Maria shrugged. Money wasn’t everything. It certainly wasn’t worth the life that these accursed rings bought.

“Can I see them one last time?” Derek said.

Maria hesitated. She’d kept the rings hidden from everyone this week, locked in a trunk where not even the spiders could get them. They were just too tempting.

“Okay,” she said, handing him the rings. “But just for a second.”

Derek took them and looked at them. Each ring was a little different, in its own horrible way. Maria hadn’t spent much time examining them.

Then Derek put them behind his back and moved his hands around.

“Guess which hand the Brown Recluse is in,” he said.
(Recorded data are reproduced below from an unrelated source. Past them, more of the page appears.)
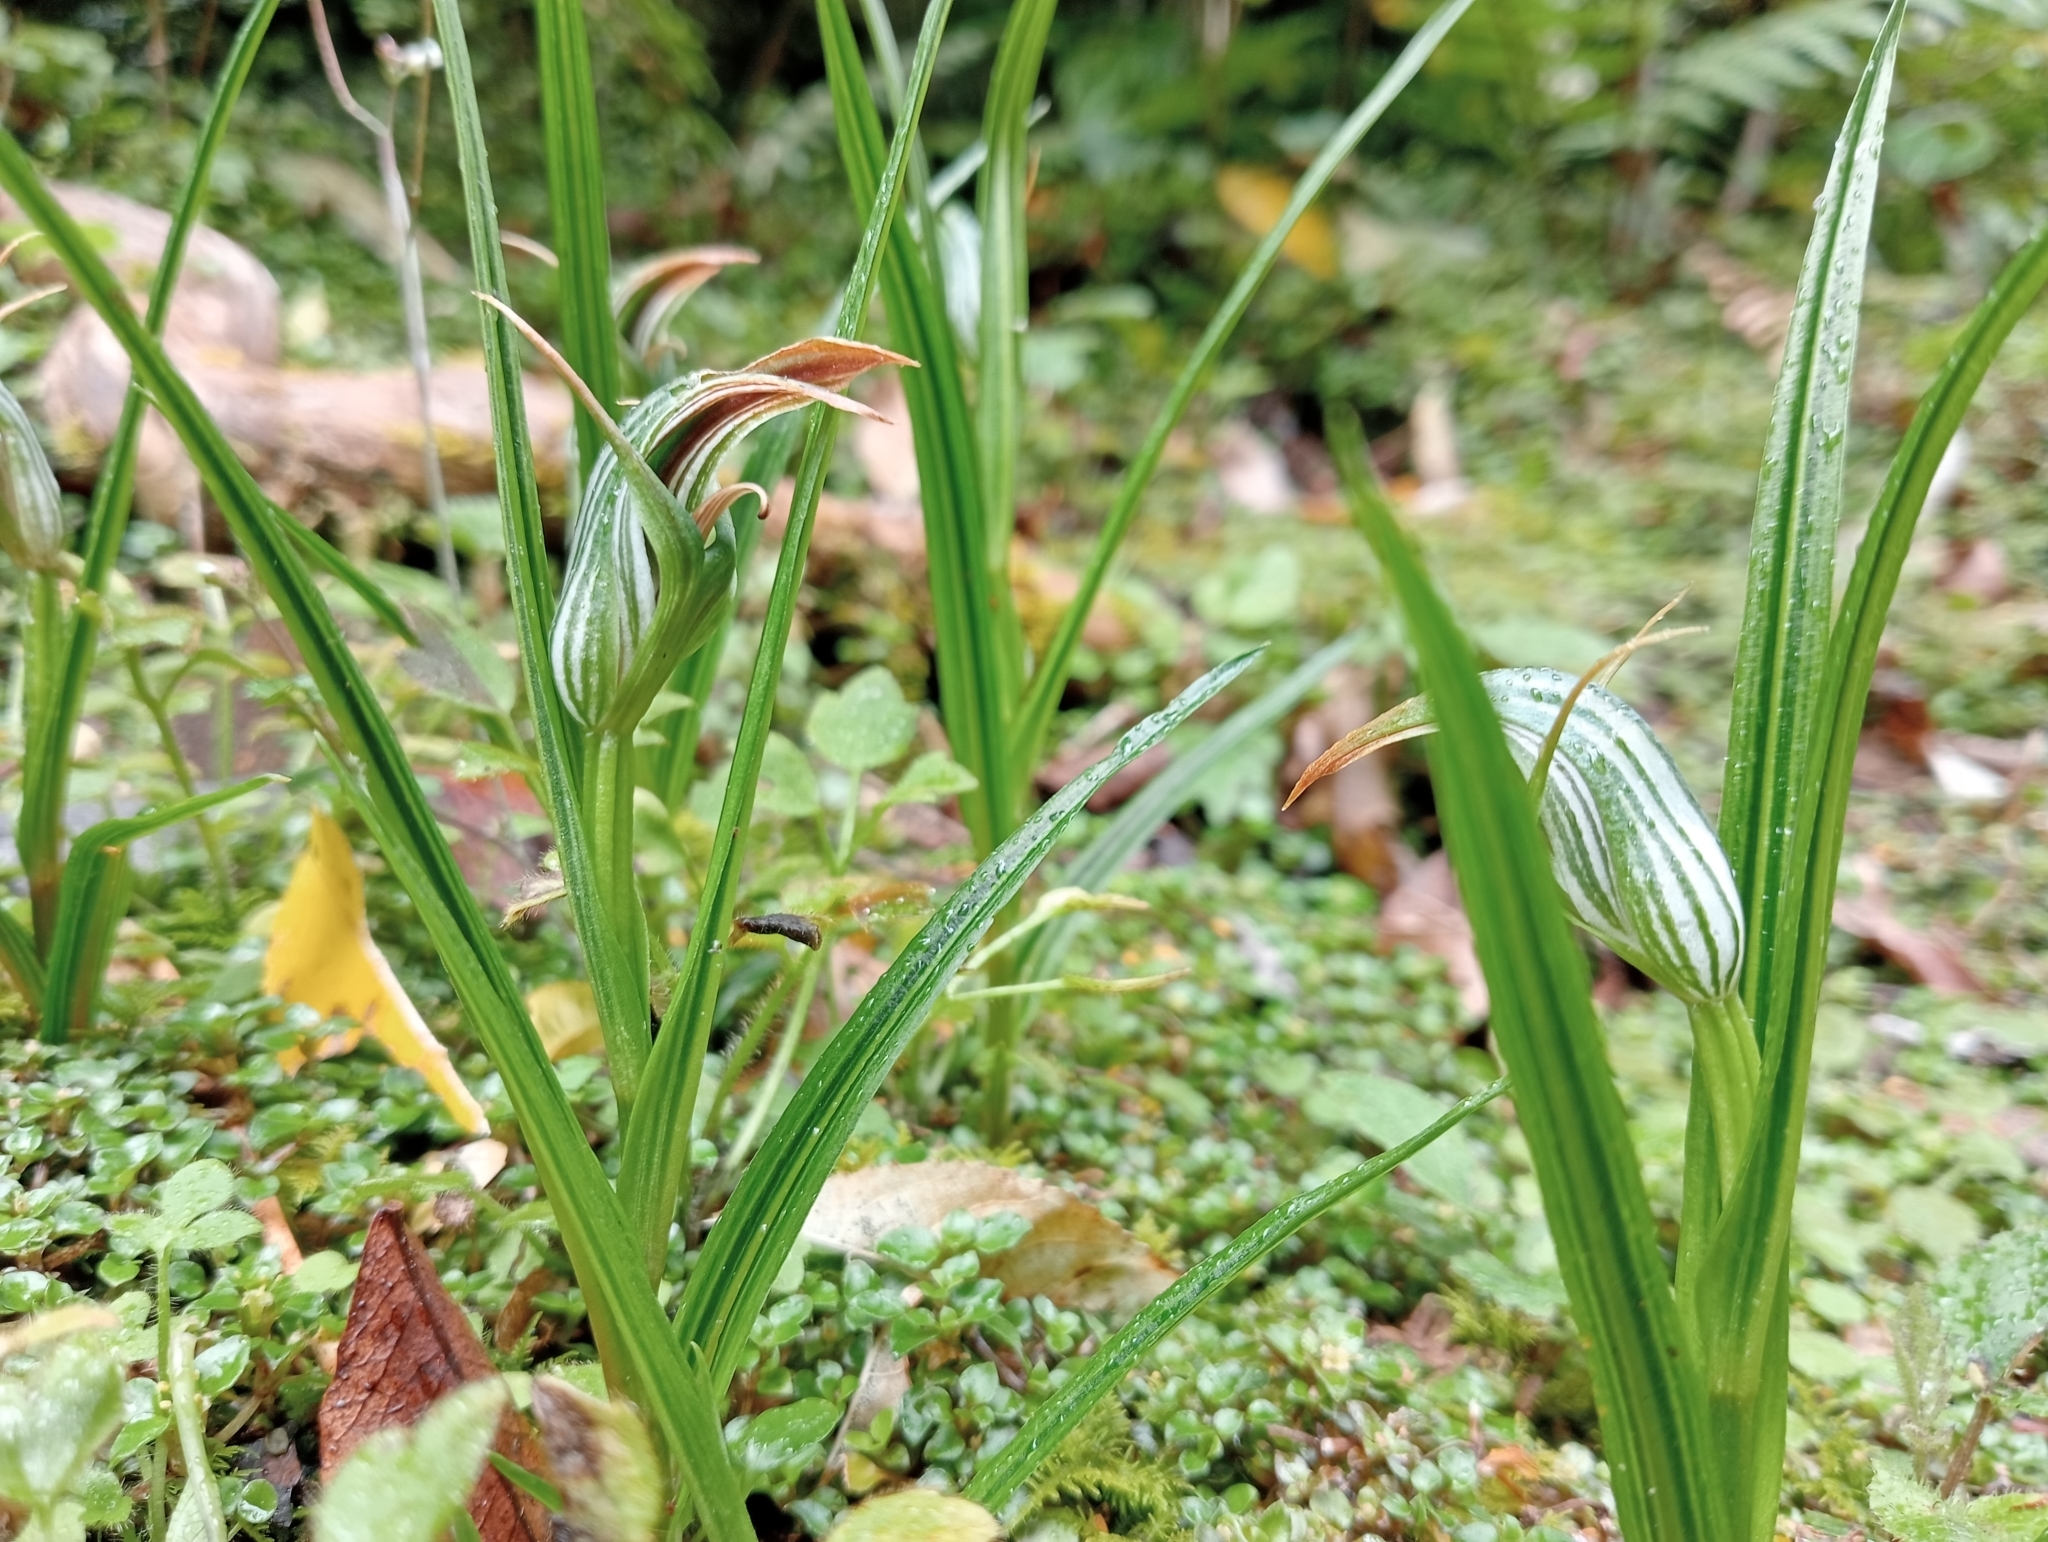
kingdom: Plantae
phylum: Tracheophyta
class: Liliopsida
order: Asparagales
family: Orchidaceae
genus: Pterostylis
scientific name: Pterostylis irsoniana
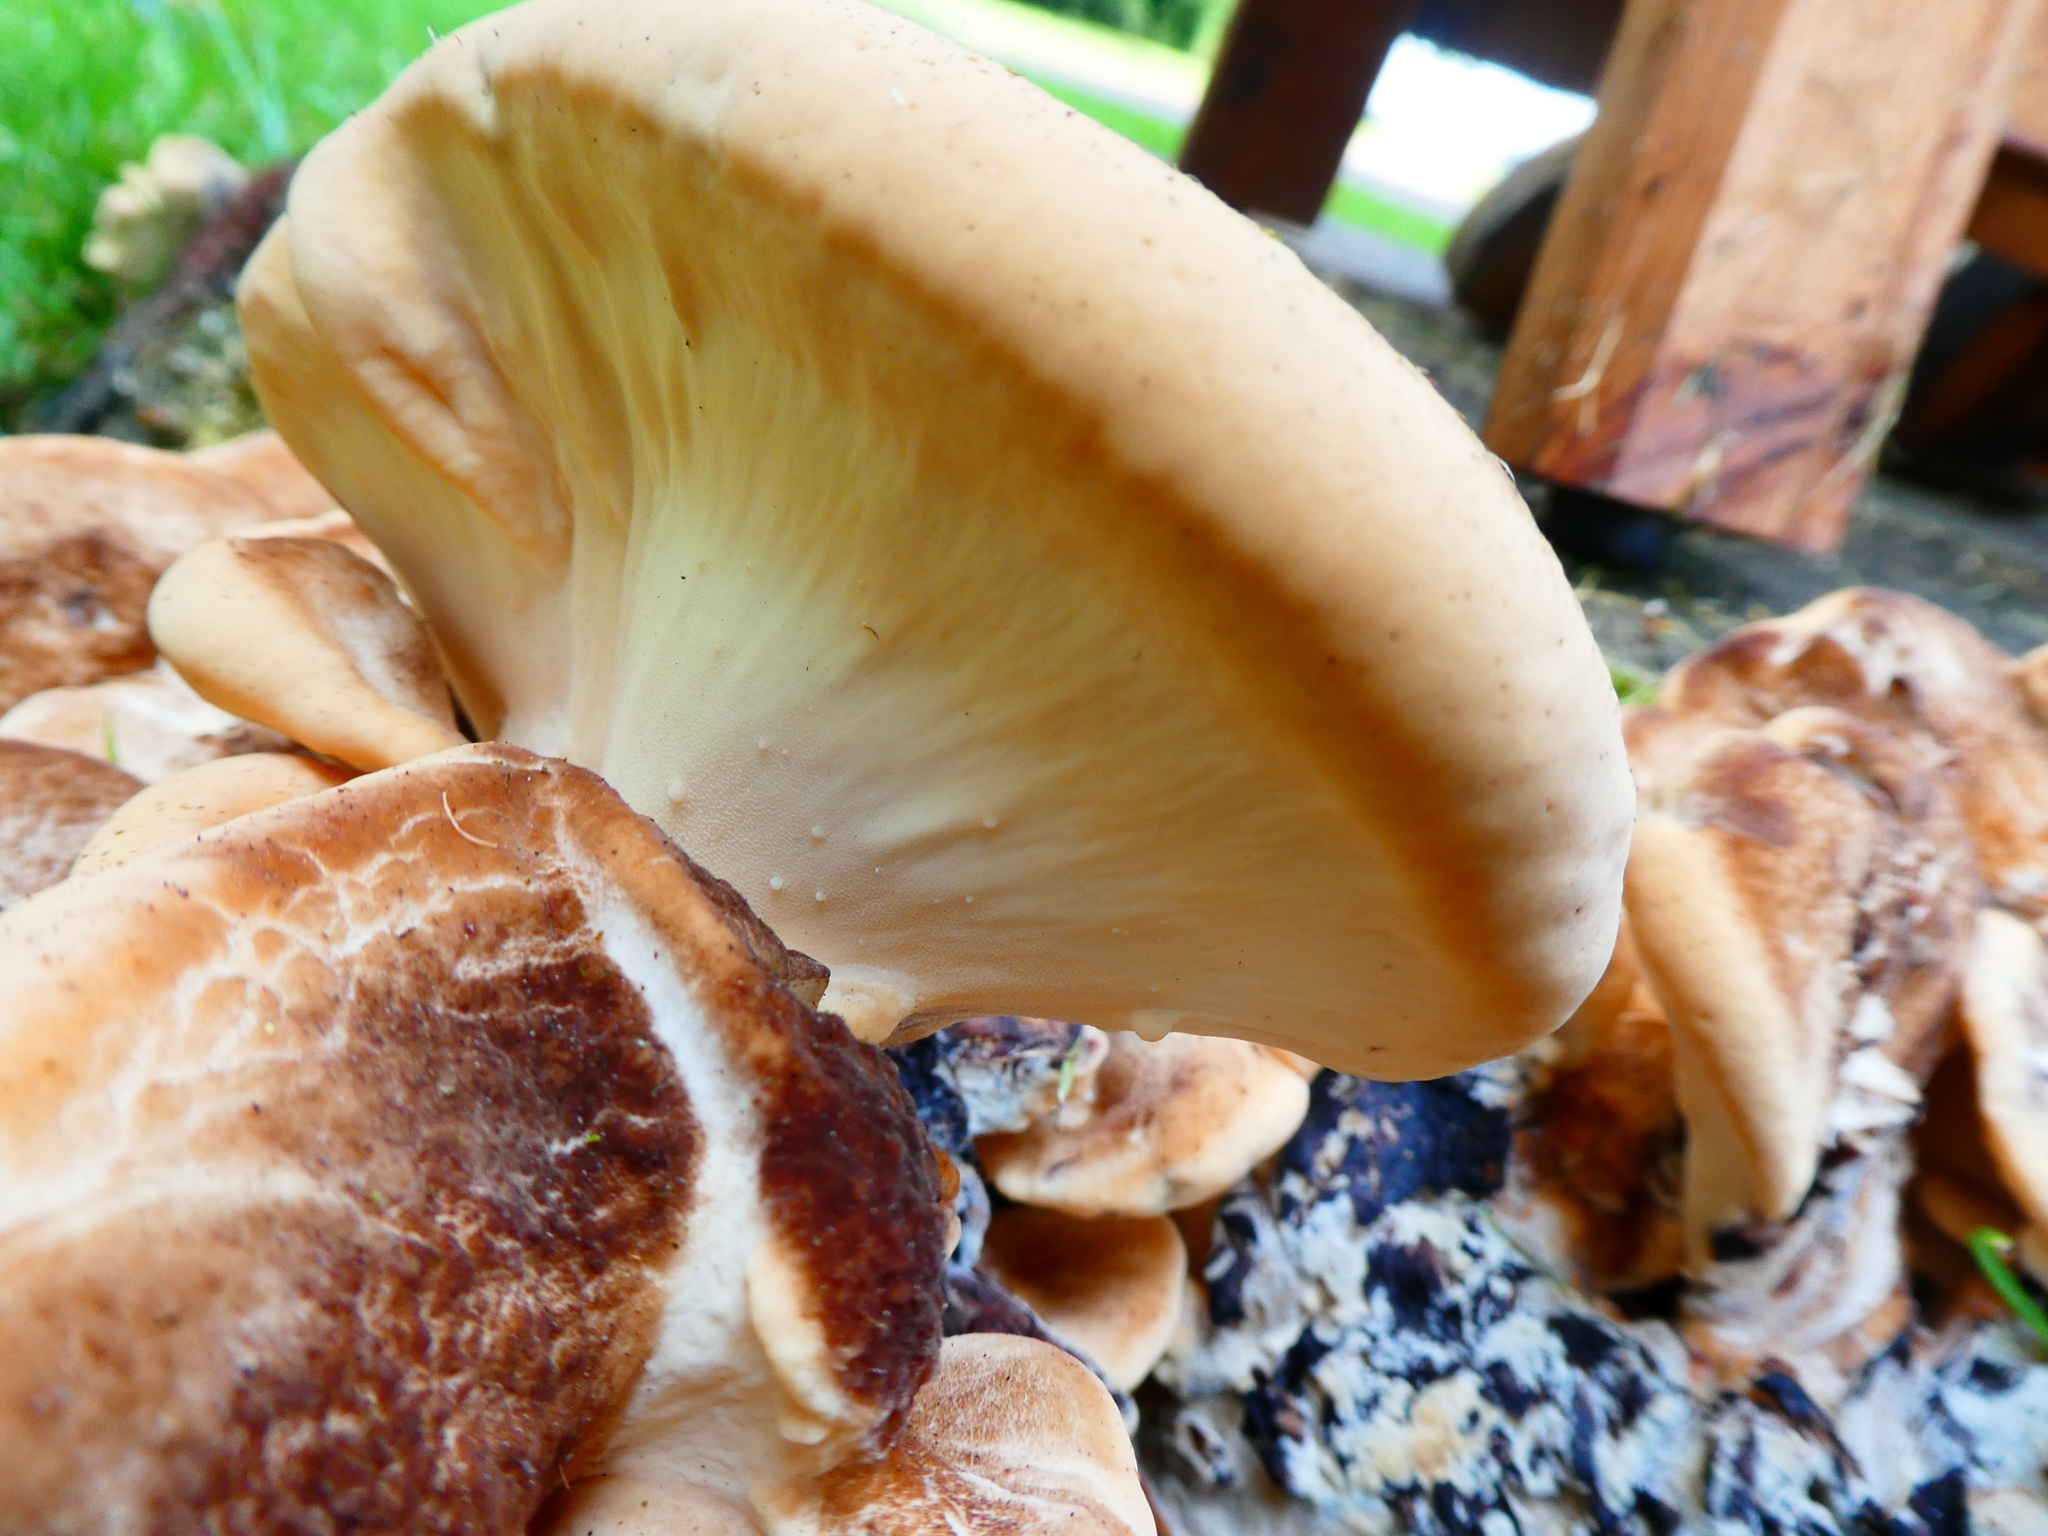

“That’s not funny, Derek.” Maria reached out her palm for him to give them all back.

Her voice must have sounded awfully frantic, because right away Derek stopped and gave her back the rings. “I was just teasing you,” he said.

Maria took the rings in her hands, and brought her hands to her mouth. There were no spiders in sight, but she hoped, after everything, that they would be able to hear her.

Thank you, she thought. Thank you for everything. I don’t have much to give you, but I can give you this.

Without looking closely, Maria hurled the rings into the water.

Her mother gasped, and her brother gave her an odd look, but Maria didn’t care. She had all the gifts she needed right here, in this little boat.